By Lianlin Li, Peking University, China, lianlin.li@pku.edu.cn | Martin Hurtado, National University of La Plata, Argentina, martin.hurtado@ing.unlp.edu.ar | Feng Xu, Fudan University, China, fengxu@fudan.edu.cn | Bing Chen Zhang, Chinese Academy of Sciences, China, bczhang@mail.ie.ac.cn | Tian Jin, National University of Defense Technology, China, tjcui@seu.edu.cn | Tie Jun Xui, Southeast University, China, tjcui@seu.edu.cn | Marija Nikolic Stevanovic, University of Belgrade, Serbia, mnikolic@etf.rs | Arye Nehorai, Washington University in St. Louis, USA, nehorai@ese.wustl.edu
The low-dimensional-model-based electromagnetic imaging is an emerging member of the big family of computational imaging, by which the low-dimensional models of underlying signals are incorporated into both data acquisition systems and reconstruction algorithms for electromagnetic imaging, in order to improve the imaging performance and break the bottleneck of existing electromagnetic imaging methodologies. Over the past decade, we have witnessed profound impacts of the low-dimensional models on electromagnetic imaging. However, the low-dimensional-model-based electromagnetic imaging remains at its early stage, and many important issues relevant to practical applications need to be carefully investigated. Especially, we are in the big-data era of booming electromagnetic sensing, by which massive data are being collected for retrieving very detailed information of probed objects. This survey gives a comprehensive overview on the low-dimensional models of structure signals, along with its relevant theories and low-complexity algorithms of signal recovery. Afterwards, we review the recent advancements of low-dimensional-model-based electromagnetic imaging in various applied areas. We hope this survey could bridge the gap between the model-based signal processing and the electromagnetic imaging, advance the development of low-dimensional-model-based electromagnetic imaging, and serve as a basic reference in the future research of the electromagnetic imaging across various frequency ranges.

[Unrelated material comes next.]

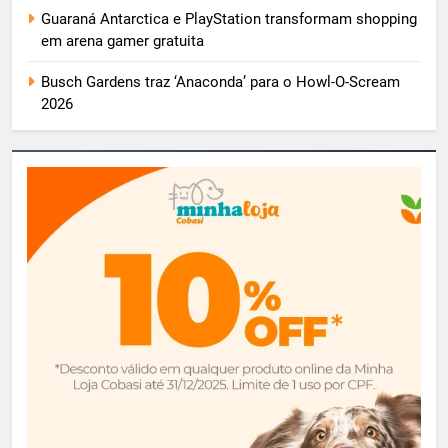
Guaraná Antarctica e PlayStation transformam shopping
em arena gamer gratuita
Busch Gardens traz ‘Anaconda’ para o Howl-O-Scream
2026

Electromagnetic imaging has been a powerful technique in various civil and military applications across medical imaging, geophysics, and space exploration. The Nyquist-Shannon theory has formed the basis for processing the signals in such systems. The advent of Compressive Sensing techniques has enabled low-dimension-model-based techniques to be used to break many of the bottlenecks of the earlier technologies.
Low-dimensional-model-based electromagnetic imaging remains at its early stage, and many important issues relevant to practical applications need to be carefully investigated. In particular, this is the era of big data with booming electromagnetic sensing, by which massive data are being collected for retrieving very detailed information of probed objects.
This monograph gives an overview of the low-dimensional models of structure signals, along with its relevant theories and low-complexity algorithms of signal recovery. It further reviews the recent advancements of low-dimensional-model-based electromagnetic imaging in various applied areas. It is a comprehensive introduction for researchers and engineers wishing to understand the state-of-the-art of electromagnetic imaging.